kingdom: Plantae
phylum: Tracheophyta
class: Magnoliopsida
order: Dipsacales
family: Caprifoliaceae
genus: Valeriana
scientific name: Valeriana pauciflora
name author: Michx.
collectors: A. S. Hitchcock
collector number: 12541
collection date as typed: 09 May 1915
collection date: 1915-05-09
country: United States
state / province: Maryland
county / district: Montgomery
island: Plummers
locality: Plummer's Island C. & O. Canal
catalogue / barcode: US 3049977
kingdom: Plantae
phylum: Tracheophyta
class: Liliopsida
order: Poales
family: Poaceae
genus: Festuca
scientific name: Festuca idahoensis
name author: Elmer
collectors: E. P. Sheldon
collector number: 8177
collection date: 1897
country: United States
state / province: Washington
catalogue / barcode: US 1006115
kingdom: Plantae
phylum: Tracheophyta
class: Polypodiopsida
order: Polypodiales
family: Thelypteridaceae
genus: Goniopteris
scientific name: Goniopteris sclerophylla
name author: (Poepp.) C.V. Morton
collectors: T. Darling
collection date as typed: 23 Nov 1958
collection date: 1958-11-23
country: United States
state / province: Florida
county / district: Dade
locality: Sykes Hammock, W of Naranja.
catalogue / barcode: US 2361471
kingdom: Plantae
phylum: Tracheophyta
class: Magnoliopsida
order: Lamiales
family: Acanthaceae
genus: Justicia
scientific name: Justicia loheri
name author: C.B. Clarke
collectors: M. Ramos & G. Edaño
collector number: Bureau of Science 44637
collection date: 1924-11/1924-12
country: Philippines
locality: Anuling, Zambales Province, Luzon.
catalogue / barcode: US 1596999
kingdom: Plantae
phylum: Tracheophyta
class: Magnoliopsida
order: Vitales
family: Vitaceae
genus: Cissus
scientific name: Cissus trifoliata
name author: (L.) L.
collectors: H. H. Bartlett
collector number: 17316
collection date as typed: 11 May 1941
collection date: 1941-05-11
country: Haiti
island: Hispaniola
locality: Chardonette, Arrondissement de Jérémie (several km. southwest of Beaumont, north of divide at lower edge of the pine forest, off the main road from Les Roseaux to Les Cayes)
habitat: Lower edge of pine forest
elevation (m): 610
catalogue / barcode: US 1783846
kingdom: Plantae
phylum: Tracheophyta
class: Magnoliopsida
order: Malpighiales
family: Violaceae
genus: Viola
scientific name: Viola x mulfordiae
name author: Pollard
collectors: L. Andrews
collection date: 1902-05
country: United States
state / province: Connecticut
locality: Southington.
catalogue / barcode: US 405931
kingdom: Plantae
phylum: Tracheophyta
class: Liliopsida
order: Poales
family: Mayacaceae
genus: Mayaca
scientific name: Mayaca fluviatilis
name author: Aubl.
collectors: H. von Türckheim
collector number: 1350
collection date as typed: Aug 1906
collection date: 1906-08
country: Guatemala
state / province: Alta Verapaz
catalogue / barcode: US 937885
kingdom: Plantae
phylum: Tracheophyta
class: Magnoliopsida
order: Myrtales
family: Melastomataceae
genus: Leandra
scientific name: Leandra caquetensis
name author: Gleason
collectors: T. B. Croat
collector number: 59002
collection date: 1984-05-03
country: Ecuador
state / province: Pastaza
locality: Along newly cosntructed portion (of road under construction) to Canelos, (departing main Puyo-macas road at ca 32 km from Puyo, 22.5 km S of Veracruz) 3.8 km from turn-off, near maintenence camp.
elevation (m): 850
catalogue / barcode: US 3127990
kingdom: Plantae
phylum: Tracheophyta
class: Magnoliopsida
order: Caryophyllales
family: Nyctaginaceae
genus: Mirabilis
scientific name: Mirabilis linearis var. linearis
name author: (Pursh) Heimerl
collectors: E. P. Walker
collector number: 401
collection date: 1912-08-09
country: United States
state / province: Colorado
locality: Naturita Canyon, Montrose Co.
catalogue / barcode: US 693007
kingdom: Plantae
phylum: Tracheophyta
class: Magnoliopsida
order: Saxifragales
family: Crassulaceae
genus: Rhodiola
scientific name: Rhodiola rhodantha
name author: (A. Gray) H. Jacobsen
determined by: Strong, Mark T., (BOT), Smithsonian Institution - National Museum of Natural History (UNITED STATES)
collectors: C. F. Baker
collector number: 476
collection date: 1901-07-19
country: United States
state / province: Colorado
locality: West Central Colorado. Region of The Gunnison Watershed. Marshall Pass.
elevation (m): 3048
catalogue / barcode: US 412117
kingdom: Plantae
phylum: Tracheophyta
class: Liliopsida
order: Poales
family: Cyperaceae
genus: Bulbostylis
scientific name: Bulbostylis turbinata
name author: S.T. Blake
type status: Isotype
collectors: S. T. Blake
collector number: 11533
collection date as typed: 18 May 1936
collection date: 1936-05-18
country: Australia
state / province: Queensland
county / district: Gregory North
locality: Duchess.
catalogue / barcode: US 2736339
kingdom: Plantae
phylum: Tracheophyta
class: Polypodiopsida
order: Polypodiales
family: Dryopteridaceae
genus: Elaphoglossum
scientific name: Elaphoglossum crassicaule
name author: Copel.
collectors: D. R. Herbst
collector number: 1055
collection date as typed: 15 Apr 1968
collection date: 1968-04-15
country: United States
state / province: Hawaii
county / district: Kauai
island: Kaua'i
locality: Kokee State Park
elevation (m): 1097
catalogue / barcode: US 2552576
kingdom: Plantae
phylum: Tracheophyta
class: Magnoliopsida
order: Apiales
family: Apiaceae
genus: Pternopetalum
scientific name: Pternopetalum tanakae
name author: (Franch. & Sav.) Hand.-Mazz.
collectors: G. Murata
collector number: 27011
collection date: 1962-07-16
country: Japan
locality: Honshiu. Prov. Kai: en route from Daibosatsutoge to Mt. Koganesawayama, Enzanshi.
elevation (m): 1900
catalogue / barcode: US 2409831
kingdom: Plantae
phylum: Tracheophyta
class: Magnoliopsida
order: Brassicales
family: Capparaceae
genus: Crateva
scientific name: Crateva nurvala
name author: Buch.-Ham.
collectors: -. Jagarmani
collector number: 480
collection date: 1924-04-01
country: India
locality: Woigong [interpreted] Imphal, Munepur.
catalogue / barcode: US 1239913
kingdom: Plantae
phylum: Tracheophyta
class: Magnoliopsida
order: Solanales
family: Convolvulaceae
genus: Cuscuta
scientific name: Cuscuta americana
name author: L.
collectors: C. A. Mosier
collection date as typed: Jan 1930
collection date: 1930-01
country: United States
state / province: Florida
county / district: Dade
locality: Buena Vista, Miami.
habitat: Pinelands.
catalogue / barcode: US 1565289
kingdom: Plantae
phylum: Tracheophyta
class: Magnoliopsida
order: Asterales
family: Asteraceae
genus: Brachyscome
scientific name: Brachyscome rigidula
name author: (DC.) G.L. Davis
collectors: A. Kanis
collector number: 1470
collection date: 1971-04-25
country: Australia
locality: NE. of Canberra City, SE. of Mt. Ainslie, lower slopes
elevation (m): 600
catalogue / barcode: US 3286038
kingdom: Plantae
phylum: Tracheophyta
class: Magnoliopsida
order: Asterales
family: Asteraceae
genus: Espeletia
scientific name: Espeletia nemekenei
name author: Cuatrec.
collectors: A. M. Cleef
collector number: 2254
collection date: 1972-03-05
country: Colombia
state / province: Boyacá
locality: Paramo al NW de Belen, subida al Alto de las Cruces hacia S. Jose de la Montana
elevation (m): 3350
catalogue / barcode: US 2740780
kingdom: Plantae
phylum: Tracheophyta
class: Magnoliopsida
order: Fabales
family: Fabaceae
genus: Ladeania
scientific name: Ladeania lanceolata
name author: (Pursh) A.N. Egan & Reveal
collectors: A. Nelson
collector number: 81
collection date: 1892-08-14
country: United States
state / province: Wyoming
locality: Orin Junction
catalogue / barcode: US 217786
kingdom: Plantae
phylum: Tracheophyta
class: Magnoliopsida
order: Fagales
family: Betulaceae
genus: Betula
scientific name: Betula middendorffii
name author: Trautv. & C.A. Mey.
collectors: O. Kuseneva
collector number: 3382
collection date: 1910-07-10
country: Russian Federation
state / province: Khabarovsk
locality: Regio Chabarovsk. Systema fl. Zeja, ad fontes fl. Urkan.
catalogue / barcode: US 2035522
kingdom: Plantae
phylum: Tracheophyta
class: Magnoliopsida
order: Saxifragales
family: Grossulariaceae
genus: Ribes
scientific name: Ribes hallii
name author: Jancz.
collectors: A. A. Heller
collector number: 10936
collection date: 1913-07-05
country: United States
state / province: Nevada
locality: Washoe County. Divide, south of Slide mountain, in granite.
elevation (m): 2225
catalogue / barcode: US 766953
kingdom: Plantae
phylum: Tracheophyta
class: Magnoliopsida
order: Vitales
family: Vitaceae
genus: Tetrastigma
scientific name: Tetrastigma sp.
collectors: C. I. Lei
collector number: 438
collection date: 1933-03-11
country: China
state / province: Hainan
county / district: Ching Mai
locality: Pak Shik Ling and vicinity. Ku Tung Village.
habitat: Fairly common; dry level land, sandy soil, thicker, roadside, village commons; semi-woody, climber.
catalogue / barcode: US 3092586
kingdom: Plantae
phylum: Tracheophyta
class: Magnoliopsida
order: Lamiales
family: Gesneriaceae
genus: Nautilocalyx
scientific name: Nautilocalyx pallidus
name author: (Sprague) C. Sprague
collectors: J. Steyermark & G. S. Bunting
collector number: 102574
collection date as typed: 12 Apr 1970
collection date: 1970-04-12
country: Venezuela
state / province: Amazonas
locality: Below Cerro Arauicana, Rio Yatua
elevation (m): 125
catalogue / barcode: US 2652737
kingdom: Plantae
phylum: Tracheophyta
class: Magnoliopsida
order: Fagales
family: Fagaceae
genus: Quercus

Your objective> Starting at the line that contains "collection date: 1913-07-05" and ending at the line that contains "catalogue / barcode: US 3092586", output the lines of the entries as a JSON list of strings, with one string per line and blank lines left out.

The result>
[
  "collection date: 1913-07-05",
  "country: United States",
  "state / province: Nevada",
  "locality: Washoe County. Divide, south of Slide mountain, in granite.",
  "elevation (m): 2225",
  "catalogue / barcode: US 766953",
  "kingdom: Plantae",
  "phylum: Tracheophyta",
  "class: Magnoliopsida",
  "order: Vitales",
  "family: Vitaceae",
  "genus: Tetrastigma",
  "scientific name: Tetrastigma sp.",
  "collectors: C. I. Lei",
  "collector number: 438",
  "collection date: 1933-03-11",
  "country: China",
  "state / province: Hainan",
  "county / district: Ching Mai",
  "locality: Pak Shik Ling and vicinity. Ku Tung Village.",
  "habitat: Fairly common; dry level land, sandy soil, thicker, roadside, village commons; semi-woody, climber.",
  "catalogue / barcode: US 3092586"
]